Haber and Stornetta were trying to invent a system for timestamping digital documents, in this case, patent certificates, in order to verify their authenticity and ensure that the data could not be altered without this being apparent. [3]

To achieve this, they linked the patent certificate to a mathematical reference (hash) of the previous certificate, and so on, so that the slightest change in date or text would result in a change in the certificate and cause the mathematical link to be broken with those that followed, exposing the deception. Then, for reasons of efficiency, they came up with the idea of grouping certificates in packages or “blocks” that follow one another in time, thus creating an open register where each block represents a page. [4]

In the context of Bitcoin, this timestamping server, now known as the “Blockchain”, can be presented as a register of accounts on the Bitcoin network, listing all executed transactions. This register is organized into blocks in chronological order. Each block of information includes the digital fingerprint [5] of the previous block, so that the slightest modification in a past block mechanically modifies all the blocks following it.

Each new Bitcoin transaction is publicly announced on the network, transactions are grouped into blocks and each new block is propagated to all nodes, enabling all nodes to maintain a copy of the record of all past transactions. [6]

This ledger or the Bitcoin Blockchain simply allows all users, represented by the nodes, to check that no transaction [7] has occurred in the system. Among other things, this mechanism prevents double spending [8], which is essential to the Bitcoin protocol, but cannot function on its own.

Again Satoshi Nakamoto did not create the Blockchain.

When talking about Blockchain or Blockchain technology, it is important to specify which Blockchain we are talking about. Are we talking about the Blockchain, which is part of Satoshi Nakamoto’s invention, or something else?

One of the characteristics of the Bitcoin Blockchain is that it is public and open, allowing anyone to participate in the network, contribute to it, and observe the transactions that have been carried out (permissionless). Conversely, there are so-called private blockchains or consortiums, where permission is required to participate in the network (permissioned). How is the network set up? How is the ledger updated? How do participants reach a consensus? Does the system have its own native token? We must not think of this object in singular terms as something similar to each of its uses. There is not one Blockchain technology, but Blockchains or Blockchain protocols, each conditioned by different technologies, different protocols with their underlying parameters and intentions. [9] There may be as many different Blockchains as there are cryptocurrencies, yet not all Blockchains are necessarily equal or serve the same purpose.

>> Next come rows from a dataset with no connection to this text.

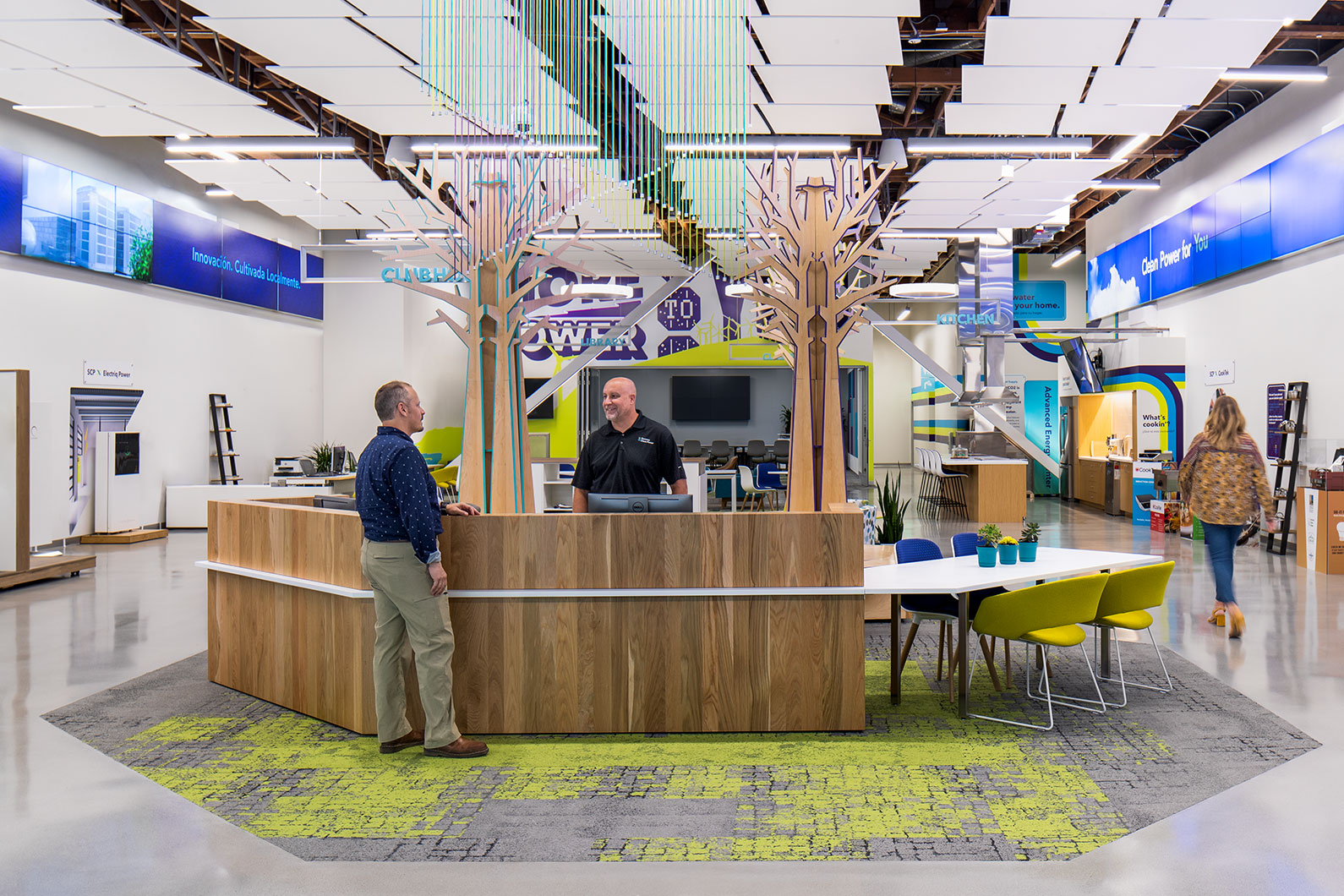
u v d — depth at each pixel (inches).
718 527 156.9
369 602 158.9
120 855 113.2
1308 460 387.5
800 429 194.9
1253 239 422.9
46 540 390.6
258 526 183.2
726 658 158.1
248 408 553.3
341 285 625.6
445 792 133.2
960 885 104.0
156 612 267.7
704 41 264.7
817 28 259.8
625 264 619.5
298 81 303.9
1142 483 505.7
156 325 476.4
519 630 158.7
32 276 393.7
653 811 125.5
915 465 908.6
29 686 192.1
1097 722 164.9
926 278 781.9
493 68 278.4
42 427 393.7
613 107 305.3
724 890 103.2
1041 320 772.6
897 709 174.7
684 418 912.3
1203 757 145.9
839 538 157.1
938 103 424.5
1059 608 159.8
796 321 195.6
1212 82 305.9
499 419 190.2
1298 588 298.0
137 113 334.0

[1] NAKAMOTO, Satoshi. Bitcoin: A Peer-to-Peer Electronic Cash System. 2008.

[2] MOREL, Loïc. Bitcoin vs Blockchain, où est l’innovation ? 2022.

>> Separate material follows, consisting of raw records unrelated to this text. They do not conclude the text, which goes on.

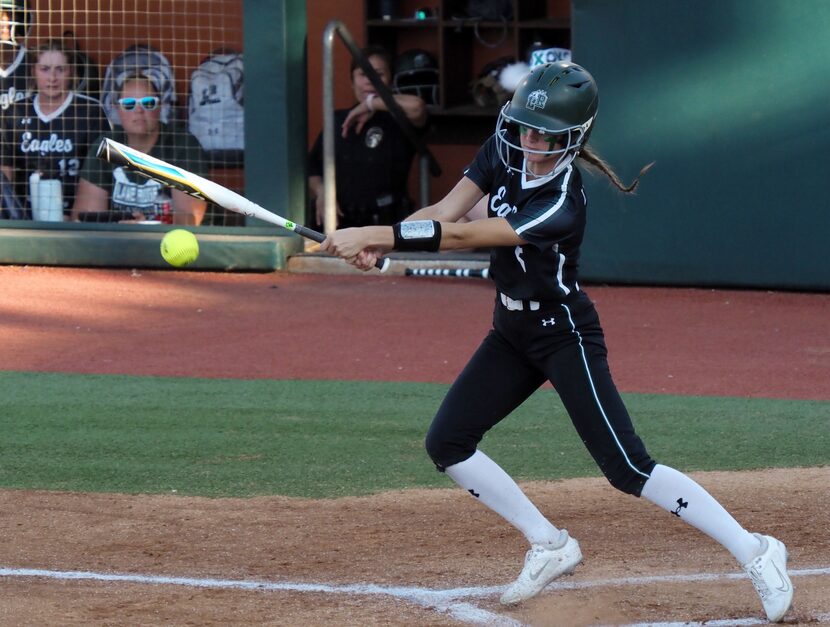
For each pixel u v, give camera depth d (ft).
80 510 58.54
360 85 145.28
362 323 109.91
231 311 115.14
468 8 158.10
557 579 48.14
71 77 136.36
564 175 41.81
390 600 45.96
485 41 161.48
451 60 159.63
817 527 54.85
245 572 49.49
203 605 45.27
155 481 63.98
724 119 119.96
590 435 42.80
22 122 137.69
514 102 41.19
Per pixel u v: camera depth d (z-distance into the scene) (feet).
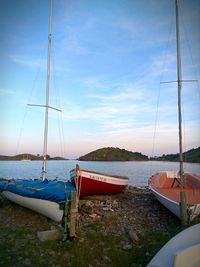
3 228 30.99
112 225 32.48
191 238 20.45
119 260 23.84
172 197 37.45
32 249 25.27
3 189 42.06
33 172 138.31
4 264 22.66
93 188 47.16
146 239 28.12
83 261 23.45
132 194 54.29
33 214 36.19
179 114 43.39
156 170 156.66
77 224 31.91
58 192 31.63
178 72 45.03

[3] OBERHAUS, Daniel. The World’s Oldest Blockchain Has Been Hiding in the New York Times Since 1995. 2018.

[4] NEO, Chrysostome. Blockchain, la grande illusion. 2023.

[5] The digital fingerprint is in fact a hash. The header of a block is passed through a hash function, namely the SHA-256 cryptographic algorithm.

[6] BLACK, Jon. Je vous explique le Whitepaper de Bitcoin simplement. 2022.

[7] « For our purposes, the earliest transaction is the one that counts, so we don’t care about later attempts to double-spend. The only way to confirm the absence of a transaction is to be aware of all transactions. […] To accomplish this without a trusted party, transactions must be publicly announced [1], and we need a system for participants to agree on a single history of the order in which they were received. The payee needs proof that at the time of each transaction, the majority of nodes agreed it was the first received. » (NAKAMOTO, Satoshi. Bitcoin: A Peer-to-Peer Electronic Cash System. 2008.)

[8] MOREL, Loïc. Bitcoin vs Blockchain, où est l’innovation ? 2022.

[9] FAVIER, Jacques et TAKKAL BATAILLE, Adli. Bitcoin, la monnaie acéphale. 2017. p. 52.